Lots of companies talk about social networking and strategy, but, like the weather, relatively few do anything about it, and this is nowhere more true than at midsized companies, according to a couple of recent studies. The irony is that their CEOs increasingly are interested in integrating social into their strategies.
They Know It's Important
IBM's latest global CEO survey found that companies in general have a growing interest in ideas that have natural connections to social networks and computing. About three-quarters of CEOs at organizations of all sizes say collaboration is a top trait they seek in employees. Take companies with between 100 and 1,000 employees, and the numbers get strikingly different. For example, 45% of CEOs in organizations of that size thought that they needed a more open environment and greater use of Facebook, Twitter, and other social platforms. That number is about double what it was last year.
But right now, only about 15% actually are present on social networks. Interestingly, this generally reflects a joint study by MIT Sloan Management Review and Deloitte. In general, 52% of the 3,478 survey responses indicated that "social business is important or somewhat important to their business today." Interestingly, look at the next tier of companies--those with more than 1,000 employees and fewer than 100,000--and the respondents perceived less value from social networks than the smallest or largest.
Less Social as They Scale
Somehow, as companies get progressive larger, they seem more disconnected from social computing and networking. The Sloan/Deloitte study quoted Boston College assistant professor Gerald Kane, who studies strategic use of information by businesses, with the following explanation:
I think smaller firms like social business because they don't have the buying power or the resources to conduct traditional media campaigns. They can use social media to increase their voice and connect with customers to really make themselves seem bigger than they are.
Massively large organizations, in contrast, have lots of resources, can afford to experiment, and like to seem like a "collection of people who really care about their products and customers," rather than a monolith.
The Side Effects
There are a couple of dangers for companies as they grow. One is that they lose focus on an important tool for marketing, customer relations, strategic information gathering, and competitive advantage. There are enough resources for "real" communications, and so the drive to use social weakens. Companies no longer feel that it is a replacement.
The other danger is the lack of control. As the IBM study points out, it's unlikely that only 15% at mid-sized firms are using social networks. What is more likely is that employees start initiatives as skunkworks projects that pass under the notice of people at the top. The problem is that the initiatives may not correctly support the company's overall strategy or other activities.

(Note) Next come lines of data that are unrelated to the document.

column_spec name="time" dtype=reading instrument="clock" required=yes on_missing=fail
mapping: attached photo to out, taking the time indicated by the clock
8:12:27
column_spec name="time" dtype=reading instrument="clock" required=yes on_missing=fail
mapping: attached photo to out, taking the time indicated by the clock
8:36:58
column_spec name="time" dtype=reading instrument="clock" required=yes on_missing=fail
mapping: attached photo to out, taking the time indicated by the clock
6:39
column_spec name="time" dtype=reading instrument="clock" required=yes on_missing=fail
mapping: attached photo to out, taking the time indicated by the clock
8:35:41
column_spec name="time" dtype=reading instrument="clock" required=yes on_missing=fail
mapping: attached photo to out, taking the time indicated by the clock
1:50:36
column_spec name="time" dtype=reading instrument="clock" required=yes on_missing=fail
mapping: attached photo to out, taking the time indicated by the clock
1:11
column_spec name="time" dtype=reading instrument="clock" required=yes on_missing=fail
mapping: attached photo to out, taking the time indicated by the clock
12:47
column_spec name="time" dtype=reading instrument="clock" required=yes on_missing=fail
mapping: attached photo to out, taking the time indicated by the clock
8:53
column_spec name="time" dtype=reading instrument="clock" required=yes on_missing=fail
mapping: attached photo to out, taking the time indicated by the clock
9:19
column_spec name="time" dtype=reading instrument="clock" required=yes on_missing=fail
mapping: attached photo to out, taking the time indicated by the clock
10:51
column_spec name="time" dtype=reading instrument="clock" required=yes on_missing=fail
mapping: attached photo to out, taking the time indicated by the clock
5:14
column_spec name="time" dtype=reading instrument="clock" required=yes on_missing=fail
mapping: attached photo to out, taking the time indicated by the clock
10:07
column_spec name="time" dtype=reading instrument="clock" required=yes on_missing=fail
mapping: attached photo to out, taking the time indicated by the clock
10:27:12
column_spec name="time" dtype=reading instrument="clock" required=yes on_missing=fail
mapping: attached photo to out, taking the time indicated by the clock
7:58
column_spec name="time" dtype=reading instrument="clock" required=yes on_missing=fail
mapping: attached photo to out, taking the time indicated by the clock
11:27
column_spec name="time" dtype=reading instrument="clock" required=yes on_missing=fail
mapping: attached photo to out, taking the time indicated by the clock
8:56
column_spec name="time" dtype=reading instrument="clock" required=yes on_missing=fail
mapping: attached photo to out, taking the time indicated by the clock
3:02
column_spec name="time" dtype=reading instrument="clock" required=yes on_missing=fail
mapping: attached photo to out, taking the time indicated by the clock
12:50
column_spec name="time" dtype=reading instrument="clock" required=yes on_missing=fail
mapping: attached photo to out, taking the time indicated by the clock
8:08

Now is the time to get things under control, as, according to both studies, social will only get more important. IBM says that within a few years, half of companies will have an official social presence, while the joint Sloan/Deloitte study expects 63% of companies within three years will find social strategies important to their organizations.
The various data suggest that entrepreneurs have a window of opportunity of about three years to get ahead of their rivals of all sizes and establish strong social corporate presences.